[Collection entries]
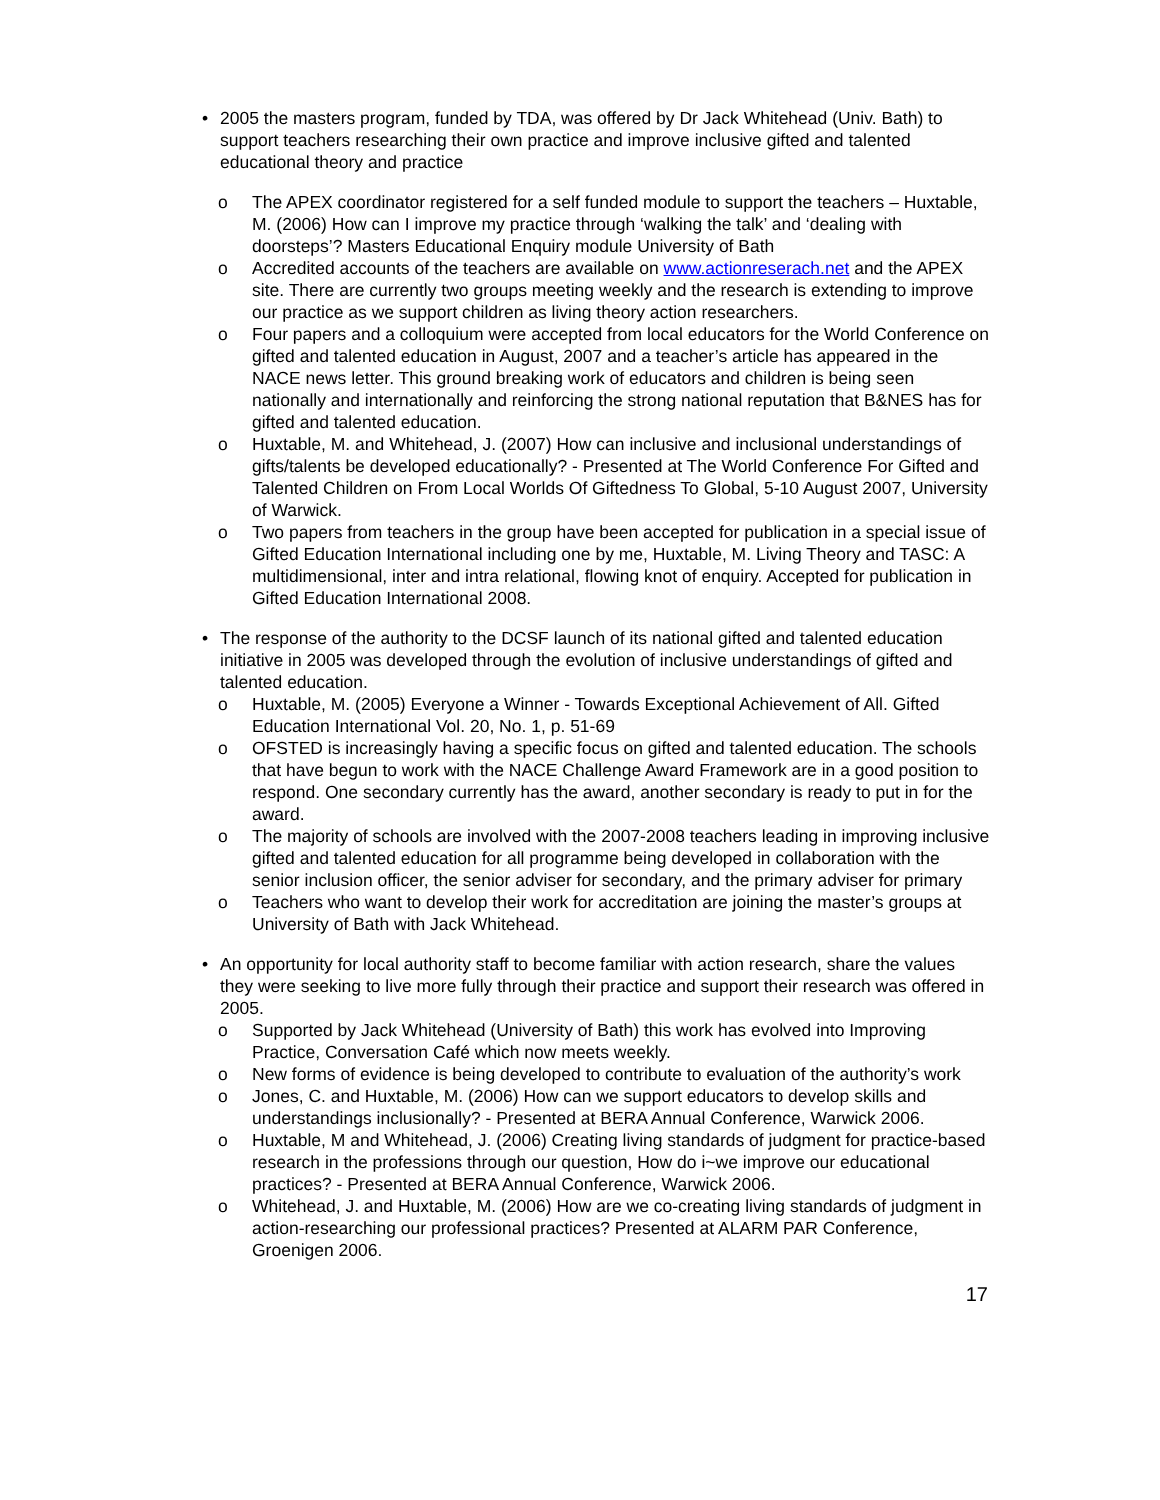• 2005 the masters program, funded by TDA, was offered by Dr Jack Whitehead (Univ. Bath) to support teachers researching their own practice and improve inclusive gifted and talented educational theory and practice
o The APEX coordinator registered for a self funded module to support the teachers – Huxtable, M. (2006) How can I improve my practice through ‘walking the talk’ and ‘dealing with doorsteps’? Masters Educational Enquiry module University of Bath
o Accredited accounts of the teachers are available on www.actionreserach.net and the APEX site. There are currently two groups meeting weekly and the research is extending to improve our practice as we support children as living theory action researchers.
o Four papers and a colloquium were accepted from local educators for the World Conference on gifted and talented education in August, 2007 and a teacher’s article has appeared in the NACE news letter. This ground breaking work of educators and children is being seen nationally and internationally and reinforcing the strong national reputation that B&NES has for gifted and talented education.
o Huxtable, M. and Whitehead, J. (2007) How can inclusive and inclusional understandings of gifts/talents be developed educationally? - Presented at The World Conference For Gifted and Talented Children on From Local Worlds Of Giftedness To Global, 5-10 August 2007, University of Warwick.
o Two papers from teachers in the group have been accepted for publication in a special issue of Gifted Education International including one by me, Huxtable, M. Living Theory and TASC: A multidimensional, inter and intra relational, flowing knot of enquiry. Accepted for publication in Gifted Education International 2008.
• The response of the authority to the DCSF launch of its national gifted and talented education initiative in 2005 was developed through the evolution of inclusive understandings of gifted and talented education.
o Huxtable, M. (2005) Everyone a Winner - Towards Exceptional Achievement of All. Gifted Education International Vol. 20, No. 1, p. 51-69
o OFSTED is increasingly having a specific focus on gifted and talented education. The schools that have begun to work with the NACE Challenge Award Framework are in a good position to respond. One secondary currently has the award, another secondary is ready to put in for the award.
o The majority of schools are involved with the 2007-2008 teachers leading in improving inclusive gifted and talented education for all programme being developed in collaboration with the senior inclusion officer, the senior adviser for secondary, and the primary adviser for primary
o Teachers who want to develop their work for accreditation are joining the master’s groups at University of Bath with Jack Whitehead.
• An opportunity for local authority staff to become familiar with action research, share the values they were seeking to live more fully through their practice and support their research was offered in 2005.
o Supported by Jack Whitehead (University of Bath) this work has evolved into Improving Practice, Conversation Café which now meets weekly.
o New forms of evidence is being developed to contribute to evaluation of the authority’s work
o Jones, C. and Huxtable, M. (2006) How can we support educators to develop skills and understandings inclusionally? - Presented at BERA Annual Conference, Warwick 2006.
o Huxtable, M and Whitehead, J. (2006) Creating living standards of judgment for practice-based research in the professions through our question, How do i~we improve our educational practices? - Presented at BERA Annual Conference, Warwick 2006.
o Whitehead, J. and Huxtable, M. (2006) How are we co-creating living standards of judgment in action-researching our professional practices? Presented at ALARM PAR Conference, Groenigen 2006.
17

- Assignment -
Leave the images out and give the rest of the data again exactly.

- Response area -
• 2005 the masters program, funded by TDA, was offered by Dr Jack Whitehead (Univ. Bath) to support teachers researching their own practice and improve inclusive gifted and talented educational theory and practice
o The APEX coordinator registered for a self funded module to support the teachers – Huxtable, M. (2006) How can I improve my practice through ‘walking the talk’ and ‘dealing with doorsteps’? Masters Educational Enquiry module University of Bath
o Accredited accounts of the teachers are available on www.actionreserach.net and the APEX site. There are currently two groups meeting weekly and the research is extending to improve our practice as we support children as living theory action researchers.
o Four papers and a colloquium were accepted from local educators for the World Conference on gifted and talented education in August, 2007 and a teacher’s article has appeared in the NACE news letter. This ground breaking work of educators and children is being seen nationally and internationally and reinforcing the strong national reputation that B&NES has for gifted and talented education.
o Huxtable, M. and Whitehead, J. (2007) How can inclusive and inclusional understandings of gifts/talents be developed educationally? - Presented at The World Conference For Gifted and Talented Children on From Local Worlds Of Giftedness To Global, 5-10 August 2007, University of Warwick.
o Two papers from teachers in the group have been accepted for publication in a special issue of Gifted Education International including one by me, Huxtable, M. Living Theory and TASC: A multidimensional, inter and intra relational, flowing knot of enquiry. Accepted for publication in Gifted Education International 2008.
• The response of the authority to the DCSF launch of its national gifted and talented education initiative in 2005 was developed through the evolution of inclusive understandings of gifted and talented education.
o Huxtable, M. (2005) Everyone a Winner - Towards Exceptional Achievement of All. Gifted Education International Vol. 20, No. 1, p. 51-69
o OFSTED is increasingly having a specific focus on gifted and talented education. The schools that have begun to work with the NACE Challenge Award Framework are in a good position to respond. One secondary currently has the award, another secondary is ready to put in for the award.
o The majority of schools are involved with the 2007-2008 teachers leading in improving inclusive gifted and talented education for all programme being developed in collaboration with the senior inclusion officer, the senior adviser for secondary, and the primary adviser for primary
o Teachers who want to develop their work for accreditation are joining the master’s groups at University of Bath with Jack Whitehead.
• An opportunity for local authority staff to become familiar with action research, share the values they were seeking to live more fully through their practice and support their research was offered in 2005.
o Supported by Jack Whitehead (University of Bath) this work has evolved into Improving Practice, Conversation Café which now meets weekly.
o New forms of evidence is being developed to contribute to evaluation of the authority’s work
o Jones, C. and Huxtable, M. (2006) How can we support educators to develop skills and understandings inclusionally? - Presented at BERA Annual Conference, Warwick 2006.
o Huxtable, M and Whitehead, J. (2006) Creating living standards of judgment for practice-based research in the professions through our question, How do i~we improve our educational practices? - Presented at BERA Annual Conference, Warwick 2006.
o Whitehead, J. and Huxtable, M. (2006) How are we co-creating living standards of judgment in action-researching our professional practices? Presented at ALARM PAR Conference, Groenigen 2006.
17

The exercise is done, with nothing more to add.